Yapılacak iş a - Lütfen aşağıdaki listenin bütün satırlarını hiç değiştirmeden çoğaltın; resimleri yanıta almayın.

Kaynak metin -
#1
|
||||
|
||||
ıSSız Ada(M)
Özgürlük özgürlük diye ölürken, hayatına giren anlamsız kadınların hayatlarını ıssızlaştıran ada(m)lar. Bu popüler kültürde yaşananlar, çirkinlikler, terk edilişler arttıkça kapılar daha sıkı kapanıyor, içeri girmek, birini içeri almak zorlaşıyor ve her birimiz birer ıssız ada(m) oluyoruz...

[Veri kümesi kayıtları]
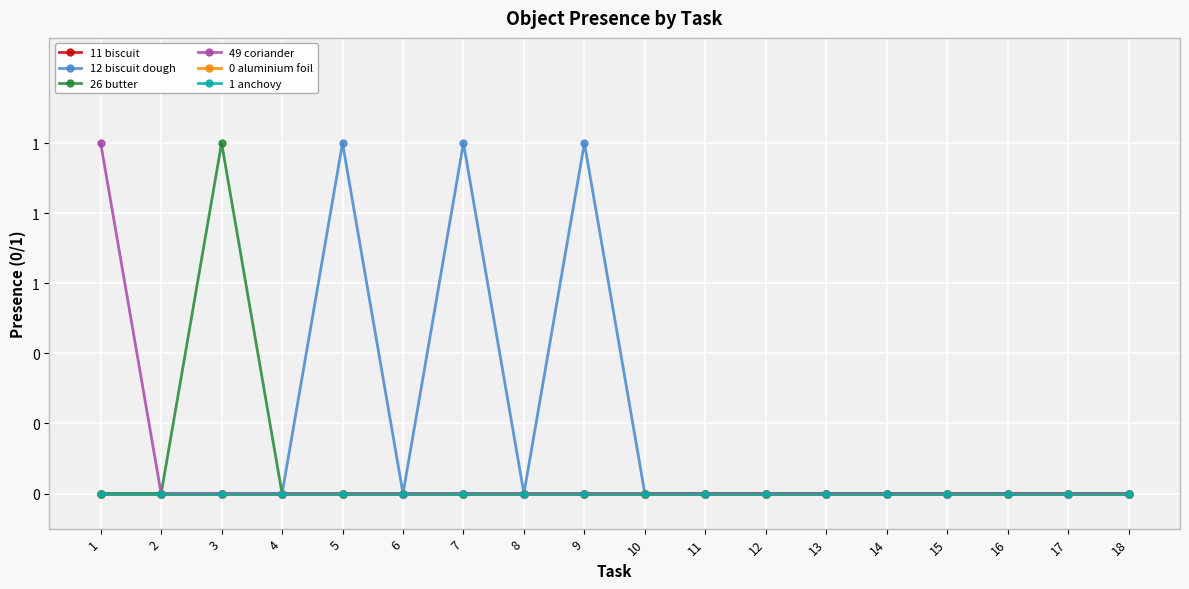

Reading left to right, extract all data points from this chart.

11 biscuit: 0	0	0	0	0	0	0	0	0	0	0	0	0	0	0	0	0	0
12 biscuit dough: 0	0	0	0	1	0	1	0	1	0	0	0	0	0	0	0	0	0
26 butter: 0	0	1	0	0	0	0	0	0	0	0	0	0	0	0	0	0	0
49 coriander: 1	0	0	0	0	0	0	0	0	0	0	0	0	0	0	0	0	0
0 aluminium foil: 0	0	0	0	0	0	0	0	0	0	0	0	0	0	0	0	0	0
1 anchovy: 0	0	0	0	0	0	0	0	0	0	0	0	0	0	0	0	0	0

Yapılacak iş b - Yukarıdaki ıssız ada(m) yazısından "Özgürlük özgürlük diye" ile "ıssız ada(m) oluyoruz..." arasındaki bölümü, bu iki ifade de dahil olmak üzere, birebir yazın.

Beklenen yanıt a -
Reading left to right, extract all data points from this chart.

11 biscuit: 0	0	0	0	0	0	0	0	0	0	0	0	0	0	0	0	0	0
12 biscuit dough: 0	0	0	0	1	0	1	0	1	0	0	0	0	0	0	0	0	0
26 butter: 0	0	1	0	0	0	0	0	0	0	0	0	0	0	0	0	0	0
49 coriander: 1	0	0	0	0	0	0	0	0	0	0	0	0	0	0	0	0	0
0 aluminium foil: 0	0	0	0	0	0	0	0	0	0	0	0	0	0	0	0	0	0
1 anchovy: 0	0	0	0	0	0	0	0	0	0	0	0	0	0	0	0	0	0

Beklenen yanıt b -
Özgürlük özgürlük diye ölürken, hayatına giren anlamsız kadınların hayatlarını ıssızlaştıran ada(m)lar. Bu popüler kültürde yaşananlar, çirkinlikler, terk edilişler arttıkça kapılar daha sıkı kapanıyor, içeri girmek, birini içeri almak zorlaşıyor ve her birimiz birer ıssız ada(m) oluyoruz...